▶ Extracted entries:

· · · · ·

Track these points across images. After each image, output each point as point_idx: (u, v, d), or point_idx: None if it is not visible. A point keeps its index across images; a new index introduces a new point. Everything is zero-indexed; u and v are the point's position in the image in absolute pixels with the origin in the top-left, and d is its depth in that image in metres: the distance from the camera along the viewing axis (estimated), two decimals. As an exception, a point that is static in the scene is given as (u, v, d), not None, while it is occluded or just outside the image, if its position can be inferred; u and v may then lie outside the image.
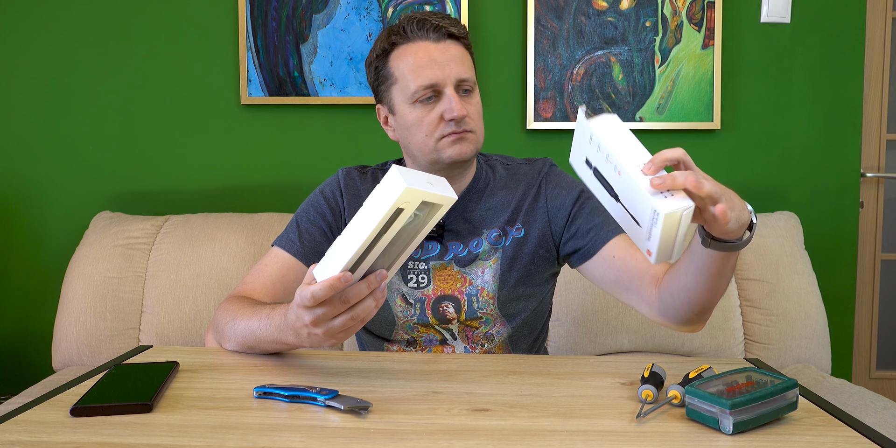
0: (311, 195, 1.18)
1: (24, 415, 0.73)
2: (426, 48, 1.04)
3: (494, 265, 1.12)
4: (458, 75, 1.04)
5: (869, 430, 0.70)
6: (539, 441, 0.67)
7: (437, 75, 1.03)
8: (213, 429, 0.69)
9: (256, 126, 1.99)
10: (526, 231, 1.13)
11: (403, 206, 0.71)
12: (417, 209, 0.74)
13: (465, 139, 1.06)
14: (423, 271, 1.12)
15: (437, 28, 1.04)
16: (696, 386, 0.72)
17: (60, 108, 1.98)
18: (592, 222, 1.09)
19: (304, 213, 1.16)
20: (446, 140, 1.05)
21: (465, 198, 1.14)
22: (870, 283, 2.11)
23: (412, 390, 0.82)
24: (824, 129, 1.98)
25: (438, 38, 1.05)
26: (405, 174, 0.71)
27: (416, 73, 1.04)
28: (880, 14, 2.05)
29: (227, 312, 1.00)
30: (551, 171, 1.17)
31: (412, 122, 1.07)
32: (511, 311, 1.13)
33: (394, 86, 1.07)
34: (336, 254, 0.75)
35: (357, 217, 0.74)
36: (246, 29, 1.93)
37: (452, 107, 1.03)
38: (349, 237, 0.74)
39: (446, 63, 1.04)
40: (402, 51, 1.06)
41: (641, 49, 1.93)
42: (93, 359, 1.67)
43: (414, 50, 1.05)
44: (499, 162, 1.20)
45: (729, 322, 1.67)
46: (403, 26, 1.05)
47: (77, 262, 1.73)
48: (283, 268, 1.10)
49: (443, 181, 0.76)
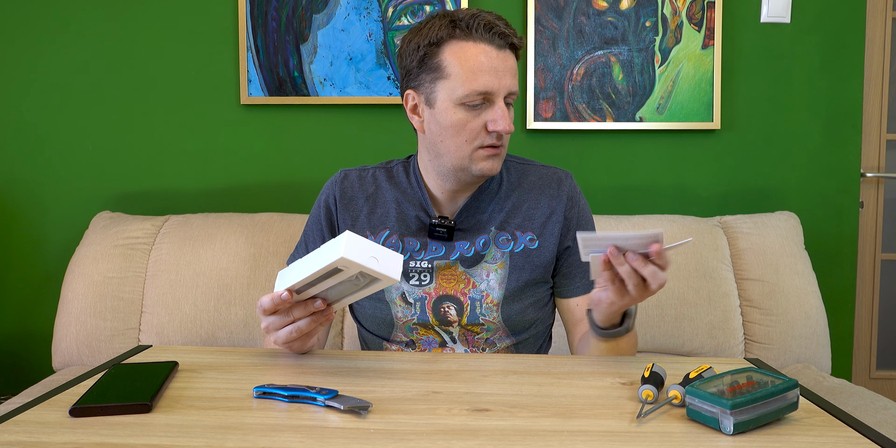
0: (314, 206, 1.21)
1: (23, 415, 0.73)
2: (488, 53, 1.01)
3: (501, 271, 1.11)
4: (510, 88, 1.03)
5: (869, 430, 0.70)
6: (539, 441, 0.67)
7: (494, 84, 1.01)
8: (213, 429, 0.69)
9: (256, 126, 1.99)
10: (541, 244, 1.13)
11: (342, 268, 0.80)
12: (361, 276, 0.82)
13: (499, 155, 1.06)
14: (426, 270, 1.11)
15: (503, 35, 1.02)
16: (696, 386, 0.72)
17: (60, 108, 1.98)
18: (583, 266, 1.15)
19: (310, 230, 1.19)
20: (482, 152, 1.05)
21: (478, 198, 1.13)
22: (870, 283, 2.11)
23: (412, 390, 0.82)
24: (824, 129, 1.98)
25: (501, 45, 1.02)
26: (353, 243, 0.79)
27: (474, 76, 1.00)
28: (880, 14, 2.05)
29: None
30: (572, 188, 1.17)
31: (454, 123, 1.03)
32: (517, 325, 1.13)
33: (442, 80, 1.03)
34: (290, 274, 0.87)
35: (313, 254, 0.84)
36: (246, 29, 1.93)
37: (500, 120, 1.02)
38: (302, 266, 0.84)
39: (504, 73, 1.02)
40: (461, 47, 1.01)
41: (641, 49, 1.93)
42: (93, 359, 1.67)
43: (476, 51, 1.01)
44: (513, 162, 1.19)
45: (729, 322, 1.67)
46: (468, 22, 1.01)
47: (77, 262, 1.73)
48: None
49: (394, 258, 0.83)
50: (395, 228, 1.13)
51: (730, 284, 1.70)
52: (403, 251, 1.12)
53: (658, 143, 1.98)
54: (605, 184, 1.98)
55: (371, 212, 1.15)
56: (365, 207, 1.15)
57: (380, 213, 1.15)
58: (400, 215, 1.14)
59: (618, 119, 1.95)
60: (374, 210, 1.15)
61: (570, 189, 1.16)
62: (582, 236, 0.87)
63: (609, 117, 1.95)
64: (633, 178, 1.99)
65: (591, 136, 1.98)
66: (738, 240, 1.75)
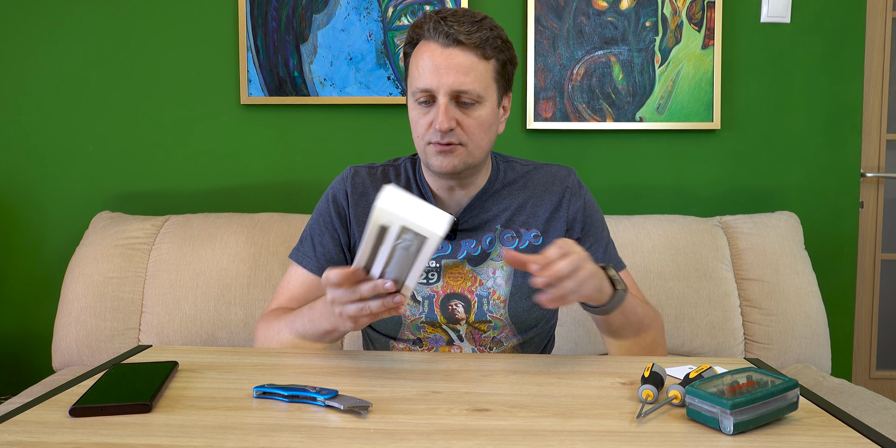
0: (321, 201, 1.19)
1: (23, 415, 0.73)
2: (432, 51, 1.02)
3: (507, 268, 1.12)
4: (452, 86, 1.01)
5: (869, 430, 0.70)
6: (539, 441, 0.67)
7: (431, 82, 1.01)
8: (213, 429, 0.69)
9: (256, 126, 1.98)
10: (545, 240, 1.13)
11: (386, 224, 0.78)
12: (405, 233, 0.79)
13: (450, 152, 1.04)
14: (433, 269, 1.12)
15: (447, 34, 1.00)
16: (696, 386, 0.72)
17: (60, 109, 1.98)
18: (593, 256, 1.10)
19: (315, 223, 1.18)
20: (432, 148, 1.05)
21: (481, 197, 1.14)
22: (870, 283, 2.11)
23: (412, 390, 0.82)
24: (824, 129, 1.98)
25: (447, 43, 1.01)
26: (393, 196, 0.77)
27: (418, 74, 1.03)
28: (880, 14, 2.05)
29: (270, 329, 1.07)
30: (574, 183, 1.17)
31: (412, 119, 1.07)
32: (523, 323, 1.13)
33: (408, 78, 1.07)
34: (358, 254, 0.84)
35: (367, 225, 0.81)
36: (246, 29, 1.93)
37: (438, 117, 1.01)
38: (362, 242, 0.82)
39: (446, 71, 1.00)
40: (419, 47, 1.04)
41: (641, 49, 1.93)
42: (93, 359, 1.67)
43: (423, 49, 1.03)
44: (518, 163, 1.20)
45: (729, 322, 1.67)
46: (425, 23, 1.03)
47: (77, 262, 1.73)
48: (304, 285, 1.15)
49: (437, 214, 0.79)
50: None
51: (730, 284, 1.70)
52: None
53: (658, 143, 1.98)
54: (605, 184, 1.98)
55: None
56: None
57: None
58: None
59: (618, 119, 1.95)
60: None
61: (572, 184, 1.17)
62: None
63: (609, 117, 1.95)
64: (633, 178, 1.99)
65: (591, 136, 1.98)
66: (738, 240, 1.75)
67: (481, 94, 1.03)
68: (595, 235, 1.16)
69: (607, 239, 1.18)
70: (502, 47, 1.04)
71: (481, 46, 1.01)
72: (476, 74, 1.01)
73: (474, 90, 1.02)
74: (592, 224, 1.16)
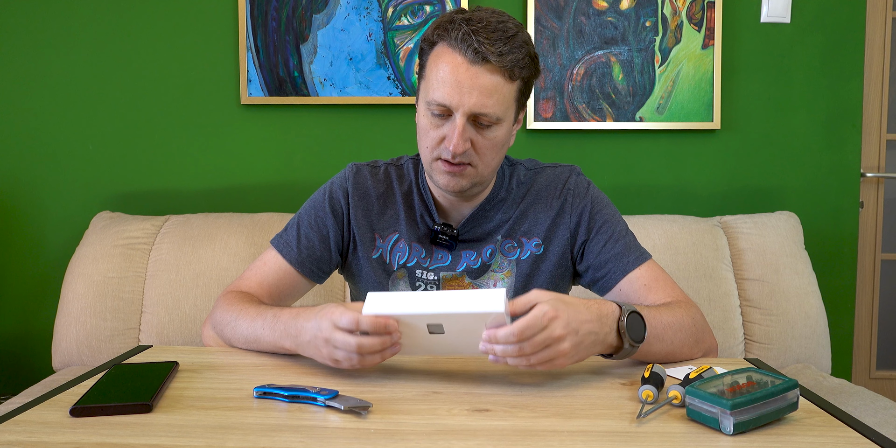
0: (318, 193, 1.15)
1: (23, 415, 0.73)
2: (457, 65, 0.94)
3: (508, 279, 1.10)
4: (473, 108, 0.95)
5: (869, 430, 0.70)
6: (539, 441, 0.67)
7: (452, 99, 0.95)
8: (213, 429, 0.69)
9: (256, 126, 1.98)
10: (546, 248, 1.10)
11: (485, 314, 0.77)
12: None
13: (459, 174, 1.00)
14: (432, 282, 1.10)
15: (476, 50, 0.93)
16: (696, 386, 0.72)
17: (60, 108, 1.98)
18: (611, 252, 1.07)
19: (307, 215, 1.13)
20: (440, 164, 1.01)
21: (484, 208, 1.10)
22: (870, 283, 2.11)
23: (412, 390, 0.82)
24: (824, 129, 1.98)
25: (474, 60, 0.93)
26: (497, 298, 0.78)
27: (438, 86, 0.96)
28: (880, 14, 2.04)
29: (229, 311, 1.01)
30: (577, 184, 1.12)
31: (421, 125, 1.02)
32: None
33: (422, 79, 1.01)
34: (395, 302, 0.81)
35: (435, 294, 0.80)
36: (246, 29, 1.93)
37: (452, 137, 0.96)
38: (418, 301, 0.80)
39: (469, 91, 0.94)
40: (441, 52, 0.97)
41: (641, 49, 1.93)
42: (93, 359, 1.67)
43: (447, 59, 0.95)
44: (522, 166, 1.15)
45: (729, 322, 1.67)
46: (453, 28, 0.95)
47: (77, 262, 1.73)
48: (279, 272, 1.10)
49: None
50: (403, 232, 1.11)
51: (730, 284, 1.70)
52: (410, 257, 1.11)
53: (658, 143, 1.98)
54: (605, 184, 1.98)
55: (381, 212, 1.13)
56: (376, 206, 1.13)
57: (390, 214, 1.12)
58: (409, 218, 1.12)
59: (618, 119, 1.95)
60: (384, 210, 1.13)
61: (574, 185, 1.12)
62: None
63: (609, 117, 1.95)
64: (633, 178, 1.99)
65: (591, 136, 1.98)
66: (738, 240, 1.75)
67: (500, 116, 0.98)
68: (607, 232, 1.09)
69: (623, 232, 1.10)
70: (529, 65, 0.98)
71: (510, 68, 0.95)
72: (499, 97, 0.96)
73: (494, 113, 0.97)
74: (603, 222, 1.10)
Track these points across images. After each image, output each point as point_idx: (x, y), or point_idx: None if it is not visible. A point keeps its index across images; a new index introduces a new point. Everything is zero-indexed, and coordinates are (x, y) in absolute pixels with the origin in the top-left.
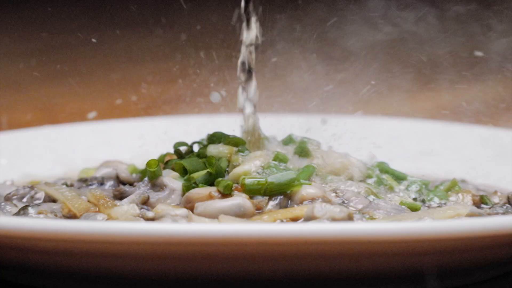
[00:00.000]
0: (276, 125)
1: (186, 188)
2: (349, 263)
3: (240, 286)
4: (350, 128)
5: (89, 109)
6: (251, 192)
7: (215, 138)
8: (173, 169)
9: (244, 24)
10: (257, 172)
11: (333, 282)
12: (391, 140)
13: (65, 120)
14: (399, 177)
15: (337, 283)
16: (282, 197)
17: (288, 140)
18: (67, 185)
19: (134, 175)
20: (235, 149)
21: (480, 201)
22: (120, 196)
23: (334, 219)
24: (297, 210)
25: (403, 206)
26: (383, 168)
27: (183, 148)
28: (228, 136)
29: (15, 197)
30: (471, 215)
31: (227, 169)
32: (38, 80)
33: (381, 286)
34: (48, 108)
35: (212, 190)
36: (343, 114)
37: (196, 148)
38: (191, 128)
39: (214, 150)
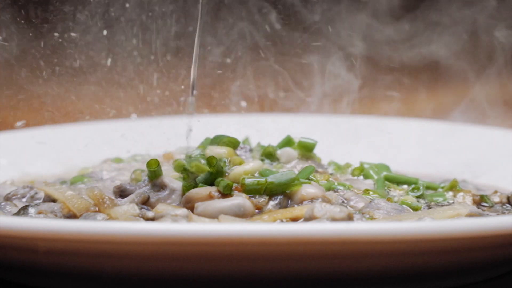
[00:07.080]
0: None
1: (186, 188)
2: (349, 263)
3: (240, 286)
4: (346, 128)
5: (88, 109)
6: (251, 192)
7: (217, 140)
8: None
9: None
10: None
11: (333, 282)
12: (391, 140)
13: (64, 120)
14: (400, 180)
15: (337, 283)
16: (282, 197)
17: (287, 141)
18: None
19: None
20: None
21: (480, 201)
22: (120, 195)
23: (334, 219)
24: (297, 210)
25: (403, 206)
26: (384, 170)
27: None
28: (225, 136)
29: (15, 197)
30: (471, 215)
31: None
32: (37, 80)
33: (381, 286)
34: (47, 108)
35: (212, 190)
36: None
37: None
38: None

· · · · ·

In the data above, find the line containing "5: (89, 109)"; from there, please write out each line through the end, exactly, with the pictures omitted.

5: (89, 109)
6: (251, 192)
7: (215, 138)
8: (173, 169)
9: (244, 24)
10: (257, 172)
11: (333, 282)
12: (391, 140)
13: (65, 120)
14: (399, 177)
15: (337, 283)
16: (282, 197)
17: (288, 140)
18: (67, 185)
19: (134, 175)
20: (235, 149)
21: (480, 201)
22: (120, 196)
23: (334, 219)
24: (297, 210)
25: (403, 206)
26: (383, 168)
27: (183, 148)
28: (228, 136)
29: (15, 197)
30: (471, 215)
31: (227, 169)
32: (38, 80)
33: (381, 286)
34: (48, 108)
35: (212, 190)
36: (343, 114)
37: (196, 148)
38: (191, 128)
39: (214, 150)
[00:07.080]
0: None
1: (186, 188)
2: (349, 263)
3: (240, 286)
4: (346, 128)
5: (88, 109)
6: (251, 192)
7: (217, 140)
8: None
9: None
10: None
11: (333, 282)
12: (391, 140)
13: (64, 120)
14: (400, 180)
15: (337, 283)
16: (282, 197)
17: (287, 141)
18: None
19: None
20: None
21: (480, 201)
22: (120, 195)
23: (334, 219)
24: (297, 210)
25: (403, 206)
26: (384, 170)
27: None
28: (225, 136)
29: (15, 197)
30: (471, 215)
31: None
32: (37, 80)
33: (381, 286)
34: (47, 108)
35: (212, 190)
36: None
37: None
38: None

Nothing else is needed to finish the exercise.